How does one make a great film while living under a fascist dictatorship? It’s not a question that Hollywood filmmakers are quite having to ask themselves yet, but it’s something that director Luis García Berlanga had to navigate during the majority of his career working in the Spanish film industry under Franco’s rule. The truly amazing thing is that The Executioner in many ways comments on Franco’s government, as its main character works for the state, doing its most unseemly business of carrying out the death penalty. Yet somehow, the film managed to weave its way around the censors while wringing some dark laughs out of the material and commenting on how society forces all of us into doing its dirty work.
The Executioner probably should have been called Executioners (but we’ll get to that film later), since it’s actually about two men who have chosen this most morbid of professions. The first of which is Amadeo (played by José Isbert), an elderly man who has been an executioner for decades and has his own philosophies about death and ways of coping with the fact that death is just an everyday occurrence for him. Then there’s José Luis (Nino Manfredi, a seasoned commedia all’italiana vet), who works in a funeral parlor at the beginning of the film and meets Amadeo while picking up a body. José Luis has a hard time meeting women due to him working with cadavers, so he lives with his brother and his wife and kids. Amadeo’s daughter Carmen (Emma Penella) has a similar predicament, having trouble meeting men because her father is an executioner, so of course, the two of them hook up.
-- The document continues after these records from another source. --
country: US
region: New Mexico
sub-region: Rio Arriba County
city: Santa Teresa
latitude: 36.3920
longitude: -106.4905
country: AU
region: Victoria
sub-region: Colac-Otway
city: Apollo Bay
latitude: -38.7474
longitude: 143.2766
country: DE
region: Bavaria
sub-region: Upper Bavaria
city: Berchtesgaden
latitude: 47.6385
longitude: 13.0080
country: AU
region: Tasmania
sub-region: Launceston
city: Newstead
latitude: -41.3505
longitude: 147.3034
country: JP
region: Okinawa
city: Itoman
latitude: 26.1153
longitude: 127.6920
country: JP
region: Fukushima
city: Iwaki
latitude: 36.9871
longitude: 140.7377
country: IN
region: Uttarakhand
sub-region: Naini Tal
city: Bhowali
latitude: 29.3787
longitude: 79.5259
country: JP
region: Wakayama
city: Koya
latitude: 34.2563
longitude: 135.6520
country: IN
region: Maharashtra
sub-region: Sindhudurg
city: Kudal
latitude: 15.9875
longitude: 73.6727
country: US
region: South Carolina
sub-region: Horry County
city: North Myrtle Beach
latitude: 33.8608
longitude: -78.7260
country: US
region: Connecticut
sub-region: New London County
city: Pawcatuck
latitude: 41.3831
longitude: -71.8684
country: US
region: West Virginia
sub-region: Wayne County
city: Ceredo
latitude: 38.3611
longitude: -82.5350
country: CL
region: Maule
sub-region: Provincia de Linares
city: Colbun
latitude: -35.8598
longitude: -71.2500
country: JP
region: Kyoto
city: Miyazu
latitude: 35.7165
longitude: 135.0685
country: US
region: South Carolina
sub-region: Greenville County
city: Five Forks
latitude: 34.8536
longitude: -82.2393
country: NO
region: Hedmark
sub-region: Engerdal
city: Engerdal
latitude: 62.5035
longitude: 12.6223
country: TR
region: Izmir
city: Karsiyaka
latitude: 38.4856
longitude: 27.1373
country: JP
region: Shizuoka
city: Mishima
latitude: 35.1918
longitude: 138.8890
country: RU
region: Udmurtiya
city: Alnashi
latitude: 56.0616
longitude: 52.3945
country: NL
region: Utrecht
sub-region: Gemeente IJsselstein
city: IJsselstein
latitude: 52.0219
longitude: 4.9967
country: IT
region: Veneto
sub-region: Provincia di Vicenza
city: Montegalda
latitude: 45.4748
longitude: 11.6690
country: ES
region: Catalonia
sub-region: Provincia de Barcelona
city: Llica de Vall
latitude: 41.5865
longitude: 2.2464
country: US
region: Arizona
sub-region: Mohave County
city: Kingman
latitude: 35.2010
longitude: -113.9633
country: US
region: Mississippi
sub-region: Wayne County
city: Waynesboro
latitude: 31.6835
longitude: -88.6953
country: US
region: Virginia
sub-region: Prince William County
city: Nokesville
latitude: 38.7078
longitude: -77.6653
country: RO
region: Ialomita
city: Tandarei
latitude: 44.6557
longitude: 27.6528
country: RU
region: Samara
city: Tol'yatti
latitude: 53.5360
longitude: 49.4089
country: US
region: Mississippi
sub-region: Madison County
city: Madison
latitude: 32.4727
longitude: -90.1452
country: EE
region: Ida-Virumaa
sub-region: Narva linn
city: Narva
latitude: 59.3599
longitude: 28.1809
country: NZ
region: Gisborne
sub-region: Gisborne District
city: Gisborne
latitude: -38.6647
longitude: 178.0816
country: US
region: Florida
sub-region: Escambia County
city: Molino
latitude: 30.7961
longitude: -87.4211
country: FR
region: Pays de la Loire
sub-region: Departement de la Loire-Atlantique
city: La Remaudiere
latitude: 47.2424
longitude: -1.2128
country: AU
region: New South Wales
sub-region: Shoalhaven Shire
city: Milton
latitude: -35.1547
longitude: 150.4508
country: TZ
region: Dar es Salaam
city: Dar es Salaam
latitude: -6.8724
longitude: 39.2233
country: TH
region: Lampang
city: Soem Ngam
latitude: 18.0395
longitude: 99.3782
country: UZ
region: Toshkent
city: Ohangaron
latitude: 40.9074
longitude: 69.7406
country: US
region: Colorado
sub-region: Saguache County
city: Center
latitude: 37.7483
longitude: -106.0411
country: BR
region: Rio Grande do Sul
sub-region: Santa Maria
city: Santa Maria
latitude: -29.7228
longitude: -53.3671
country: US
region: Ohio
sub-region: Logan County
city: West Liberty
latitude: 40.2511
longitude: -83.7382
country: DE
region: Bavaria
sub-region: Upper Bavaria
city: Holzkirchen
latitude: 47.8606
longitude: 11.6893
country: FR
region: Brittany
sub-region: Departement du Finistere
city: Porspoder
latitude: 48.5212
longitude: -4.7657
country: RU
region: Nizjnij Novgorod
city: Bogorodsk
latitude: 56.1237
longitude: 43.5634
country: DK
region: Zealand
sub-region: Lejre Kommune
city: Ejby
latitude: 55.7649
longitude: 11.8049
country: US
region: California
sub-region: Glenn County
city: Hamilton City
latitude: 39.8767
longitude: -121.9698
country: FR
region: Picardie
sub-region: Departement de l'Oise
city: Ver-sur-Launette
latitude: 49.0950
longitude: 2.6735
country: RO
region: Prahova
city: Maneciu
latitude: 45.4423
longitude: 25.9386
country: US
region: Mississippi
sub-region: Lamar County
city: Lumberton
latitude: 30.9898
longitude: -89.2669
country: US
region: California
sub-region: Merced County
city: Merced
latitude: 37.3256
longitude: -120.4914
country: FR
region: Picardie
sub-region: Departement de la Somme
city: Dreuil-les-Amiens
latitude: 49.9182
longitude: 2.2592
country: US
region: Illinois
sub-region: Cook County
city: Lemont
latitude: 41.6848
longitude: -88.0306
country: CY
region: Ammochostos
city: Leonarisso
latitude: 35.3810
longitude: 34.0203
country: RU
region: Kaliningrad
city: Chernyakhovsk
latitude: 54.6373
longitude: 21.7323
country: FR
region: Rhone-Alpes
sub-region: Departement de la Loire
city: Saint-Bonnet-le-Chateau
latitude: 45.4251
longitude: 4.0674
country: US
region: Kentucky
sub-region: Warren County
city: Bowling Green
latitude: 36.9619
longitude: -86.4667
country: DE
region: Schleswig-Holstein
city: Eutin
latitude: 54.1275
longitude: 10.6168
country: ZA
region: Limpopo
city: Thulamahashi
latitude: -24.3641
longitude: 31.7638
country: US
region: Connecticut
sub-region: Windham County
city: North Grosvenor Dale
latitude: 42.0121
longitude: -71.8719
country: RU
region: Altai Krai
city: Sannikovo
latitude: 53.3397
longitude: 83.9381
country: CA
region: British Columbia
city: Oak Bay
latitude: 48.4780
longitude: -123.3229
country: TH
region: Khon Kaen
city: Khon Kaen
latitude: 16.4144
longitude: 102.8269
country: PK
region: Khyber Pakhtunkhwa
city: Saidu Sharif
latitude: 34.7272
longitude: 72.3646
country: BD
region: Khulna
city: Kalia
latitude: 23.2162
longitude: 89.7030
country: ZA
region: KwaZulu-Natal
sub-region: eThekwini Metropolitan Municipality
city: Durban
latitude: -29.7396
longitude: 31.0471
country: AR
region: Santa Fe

Amadeo finds out about this somewhat farcically while Jose Luis is hiding in the apartment that he and Carmen share, though José Luis agrees to marry Carmen when trying to keep Amadeo from getting mad at him. After José Luis and Carmen marry, they need to find an apartment to live in together and settle on some government-subsidized housing, but quickly find out that they’ll be kicked out after three months because Amadeo’s job as an executioner is coming to an end.
So, in a bid to hold onto a place to live, José Luis agrees to get into the family business after Amadeo retires, though he tries to put off the actual duty of killing someone while employed at this job for as long as possible. This culminates in one of the film’s most striking and tragic (and maybe funny on some twisted level?) moments, where José Luis is forced by a crowd of generals across a giant blank room to a tiny dark door on the horizon, which he must enter and then kill a stranger.
It’s hard to explain exactly what makes The Executioner a comedy when the plot on paper just sounds dark and uncomfortable, and the film never veers into treating these characters’ situations as absurd, but still finds some absurdity in them. The film overall has this sort of slow boil to it, never really going for big physical gags or clever conversations, but instead imbuing the viewer with dread while also providing funny observations that catch you off-guard. Much of this tricky tone is achieved through not only Berlanga’s writing and directing, but also the crisp black and white cinematography from Tonino Delli Colli (who would later work on Sergio Leone’s epics) combined with the deftness of the performances. Manfredi is perfect as this sort of everyman who’s also a bit pathetic, while Isbert has this great craggy lived-in quality, and Penella brings a nuance that tends to get lost in these types of wife/daughter roles in classic European cinema.
In the special features for The Executioner on the Criterion Channel, there’s a short interview with Spain’s ambassador of filmmaking, Pedro Almodóvar. He talks about how in Spanish cinema there are two titans, Luis Buñuel and Luis García Berlanga. Though outside of Spain, Buñuel is far more famous. It’s hard to say exactly why this is, but maybe it has to do with Buñuel’s films being a little less subtle in their ideas and because he, unlike Berlanga, made a decent amount of films outside of Spain. One reason Almodóvar gives is that there are always about five people talking over each other at once in Berlanga’s movies, giving them a very rapid-fire quality, but also making them an awkward candidate for subtitles.
After watching The Executioner, I do hope that Berlanga’s films eventually grow in prominence worldwide, since at least this one got a proper release through Criterion after being underseen outside of Spain for years. Though, I would say that has still yet to happen, since if I’m being honest, I hadn’t heard of this film outside of it being in the Criterion Collection and its cover, featuring a cloaked undertaker holding an ice cream, was the selling point for me. Luckily, the film does actually feature an ice cream cone in one sequence. Yet strangely enough, the film dances around any grotesque visuals to the point that we never see anyone in an executioner’s hood, even if the dark specter of their work seeps into every moment.